Deploying multiple identical copies of a virtual machine for compute tasks
- by Reid
I have a compute task which has a large number of library dependencies. I would like to deploy it on some of my company's large Linux clusters, where I do not have root. I could probably track down, compile, and install the right versions of all the libraries, but this looks to be quite tedious and would have to be repeated if I deployed it again somewhere else.
On the other hand, it's pretty easy to install on current Ubuntu. This led me to wonder about a virtual machine approach. Could I put together a virtual machine which booted up, ran the computation (with parameters from and results to the host), and then shut down? In other words, I'd like a command like this that I could run on the host:
$ ./run-vm --ram N --task /path/on/host/foo.sh --results /another/host/dir/
This would boot the VM, run foo.sh, and put the (relatively small) results of the computation in /another/host/dir/.
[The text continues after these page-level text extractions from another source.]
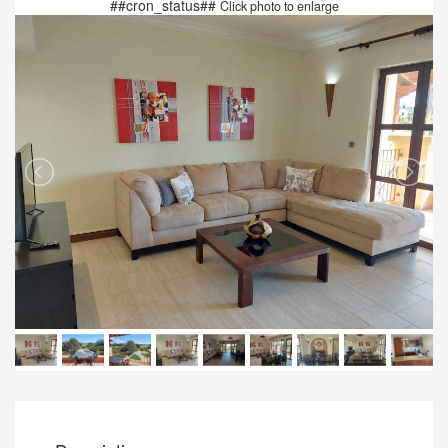
##cron_status##
Click photo to enlarge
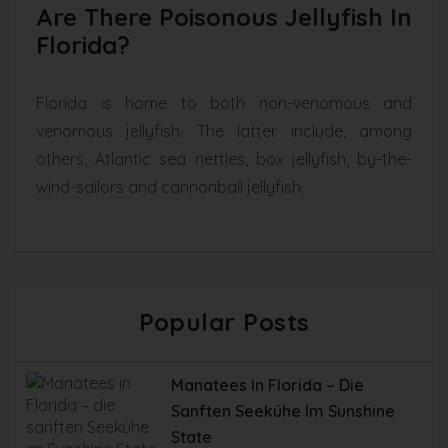
Are There Poisonous Jellyfish In
Florida?
Florida is home to both non-venomous and
venomous jellyfish. The latter include, among
others, Atlantic sea nettles, box jellyfish, by-the-
wind-sailors and cannonball jellyfish.
Popular Posts
Manatees In Florida – Die
Sanften Seekühe Im Sunshine
State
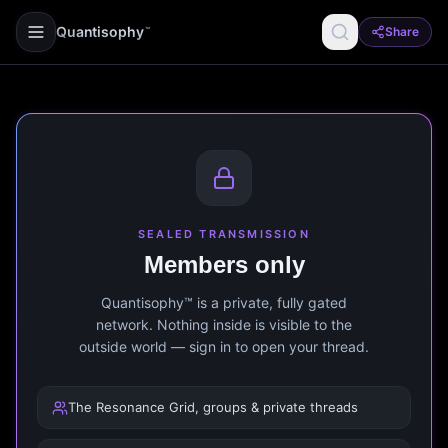
Quantisophy
Share
™
SEALED TRANSMISSION
Members only
Quantisophy™ is a private, fully gated
network. Nothing inside is visible to the
outside world — sign in to open your thread.
The Resonance Grid, groups & private threads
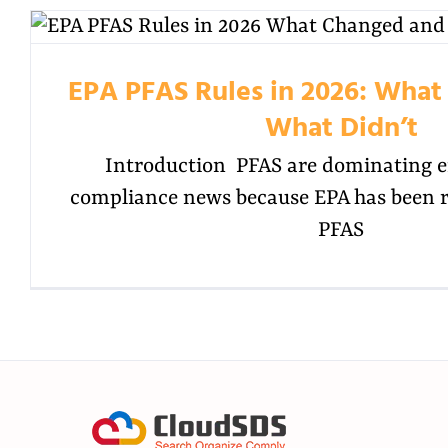
EPA PFAS Rules in 2026: Wha
What Didn’t
Introduction PFAS are dominating 
compliance news because EPA has been re
PFAS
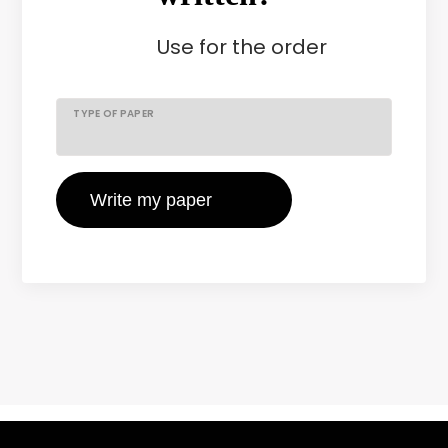
Use
for the order
TYPE OF PAPER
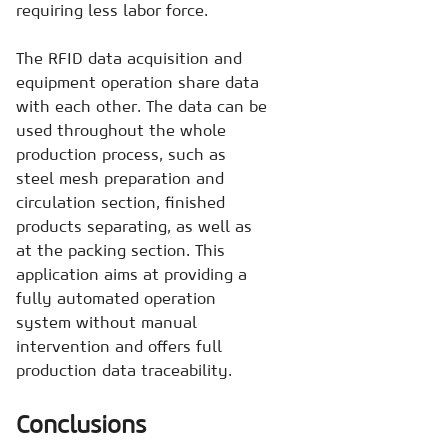
requiring less labor force.
The RFID data acquisition and
equipment operation share data
with each other. The data can be
used throughout the whole
production process, such as
steel mesh preparation and
circulation section, finished
products separating, as well as
at the packing section. This
application aims at providing a
fully automated operation
system without manual
intervention and offers full
production data traceability.
Conclusions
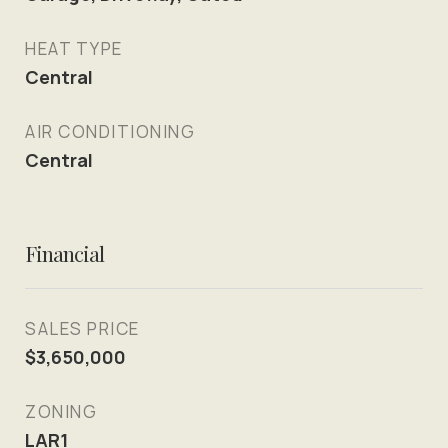
HEAT TYPE
Central
AIR CONDITIONING
Central
Financial
SALES PRICE
$3,650,000
ZONING
LAR1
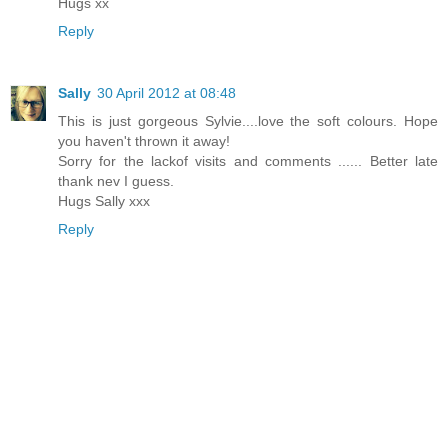
Hugs xx
Reply
Sally
30 April 2012 at 08:48
This is just gorgeous Sylvie....love the soft colours. Hope
you haven't thrown it away!
Sorry for the lackof visits and comments ...... Better late
thank nev I guess.
Hugs Sally xxx
Reply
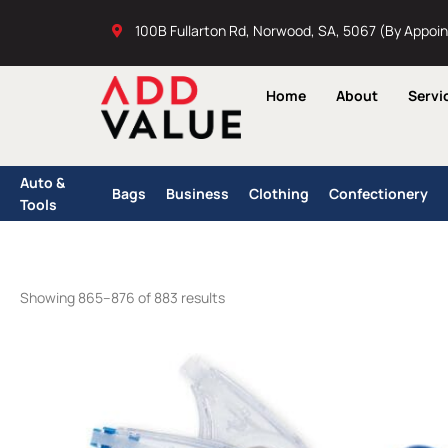
Skip
100B Fullarton Rd, Norwood, SA, 5067 (By Appoi
to
content
Home
About
Servi
Auto &
Bags
Business
Clothing
Confectionery
Tools
Showing 865–876 of 883 results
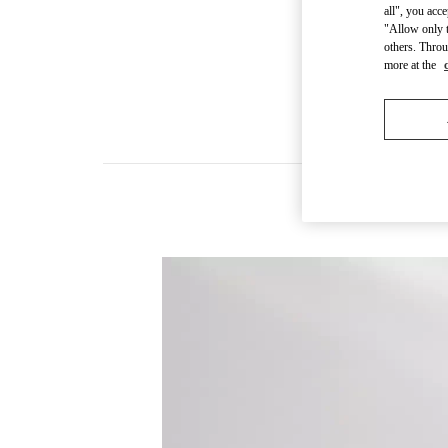
all", you acc
"Allow only t
others. Throu
more at the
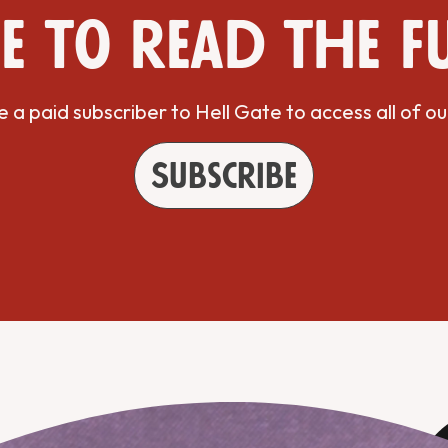
e to read the f
a paid subscriber to Hell Gate to access all of ou
Subscribe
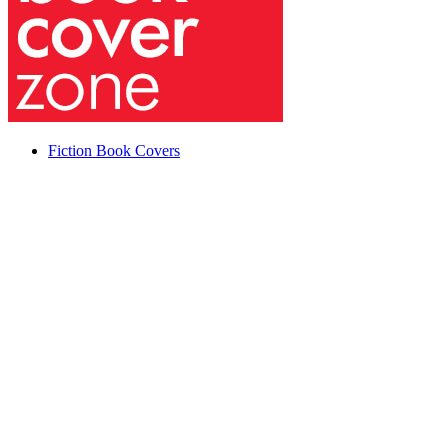
Fiction Book Covers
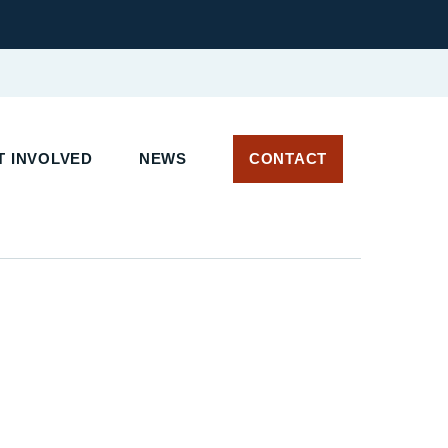
T INVOLVED
NEWS
CONTACT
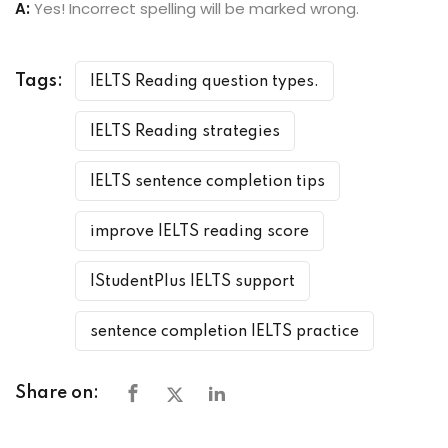
A:
Yes! Incorrect spelling will be marked wrong.
Tags:
IELTS Reading question types.
IELTS Reading strategies
IELTS sentence completion tips
improve IELTS reading score
IStudentPlus IELTS support
sentence completion IELTS practice
Share on:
It's important to start up many instances of the VM simultaneously, both on a single node and multiple nodes of the cluster. So it would be nice if I didn't have to make many copies of the VM virtual disk and metadata.
As the task instances are completely independent, the VMs would not need any network support once deployed, or any outside communications beyond reading and writing the host filesystem.
Is this possible, and if so, how might I go about doing it? Are there assumptions I've made above which are bogus?